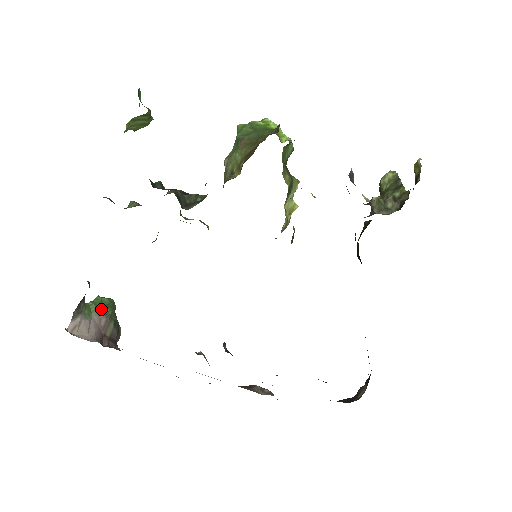
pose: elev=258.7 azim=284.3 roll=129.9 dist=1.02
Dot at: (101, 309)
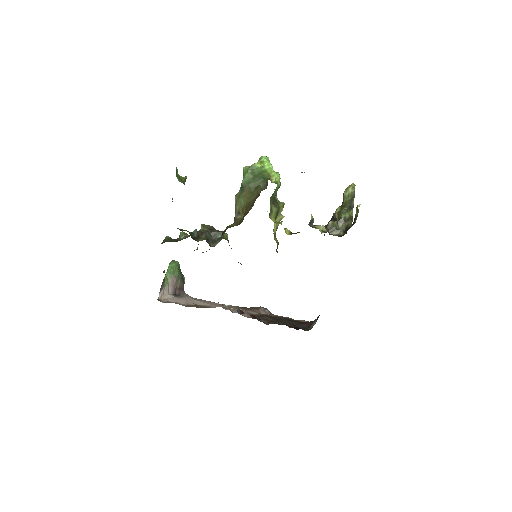
Dot at: (172, 274)
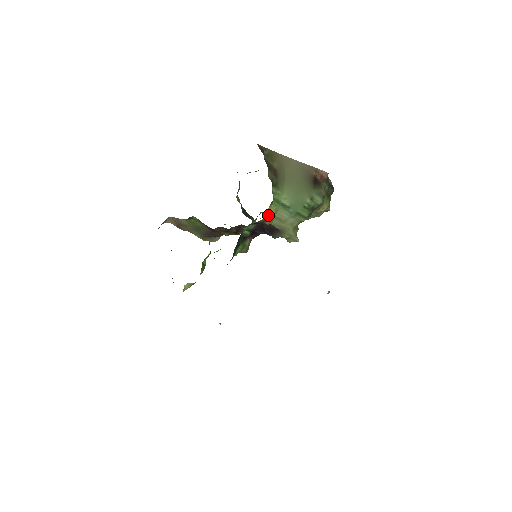
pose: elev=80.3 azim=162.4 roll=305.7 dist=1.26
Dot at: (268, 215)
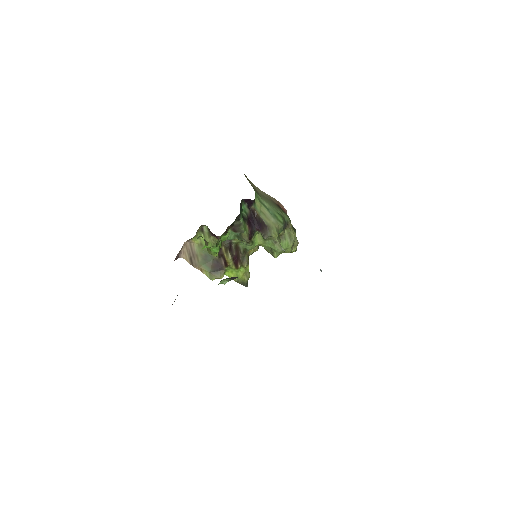
Dot at: (256, 206)
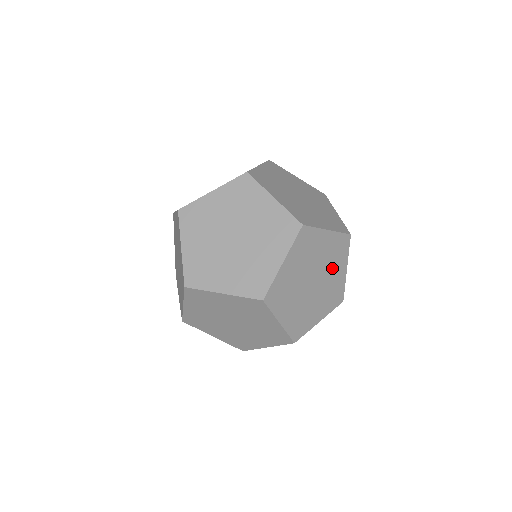
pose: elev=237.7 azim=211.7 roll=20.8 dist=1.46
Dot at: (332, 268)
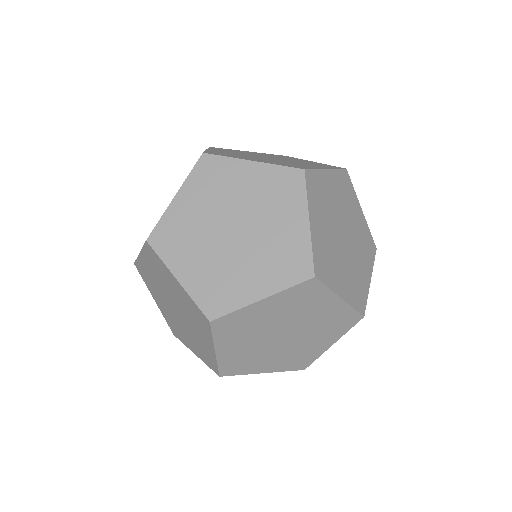
Dot at: (273, 216)
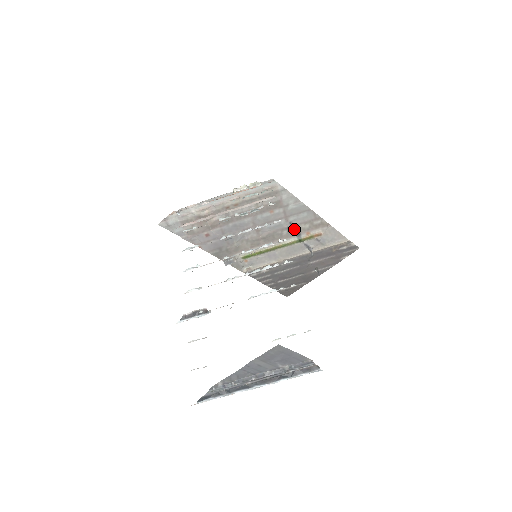
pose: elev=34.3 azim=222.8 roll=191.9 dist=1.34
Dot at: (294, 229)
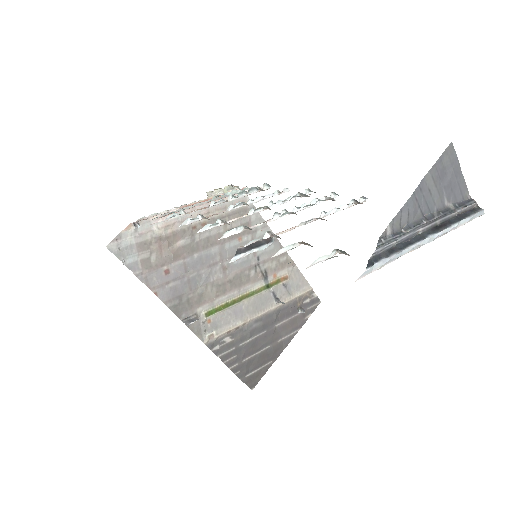
Dot at: (261, 268)
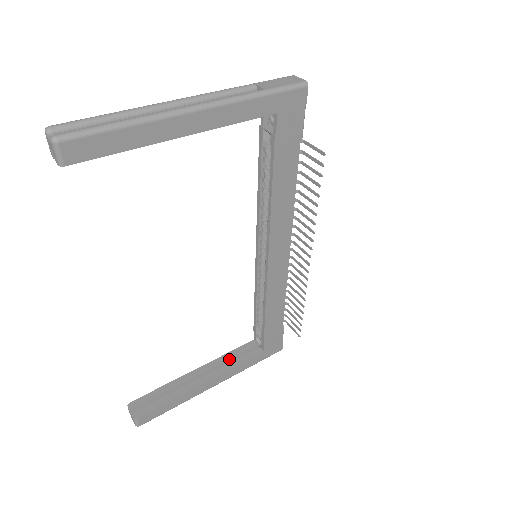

● ● ● ● ● ● ●

▶ [Written exercise]: Reproduce every line of the rows above, keeping the pose lines and the first "Dot at" line of each row unchanged, but increase both coordinates in each row's second "Dot at" line (the point's location in the second view) by 146. Leave the picture lines out of your output.

▶ [Problem solution]:
pose: elev=258.7 azim=284.3 roll=129.9 dist=1.02
Dot at: (101, 309)
Dot at: (318, 420)
pose: elev=80.3 azim=162.4 roll=305.7 dist=1.26
Dot at: (268, 215)
Dot at: (402, 352)
pose: elev=237.7 azim=211.7 roll=20.8 dist=1.46
Dot at: (332, 268)
Dot at: (419, 362)
pose: elev=34.3 azim=222.8 roll=191.9 dist=1.34
Dot at: (294, 229)
Dot at: (407, 414)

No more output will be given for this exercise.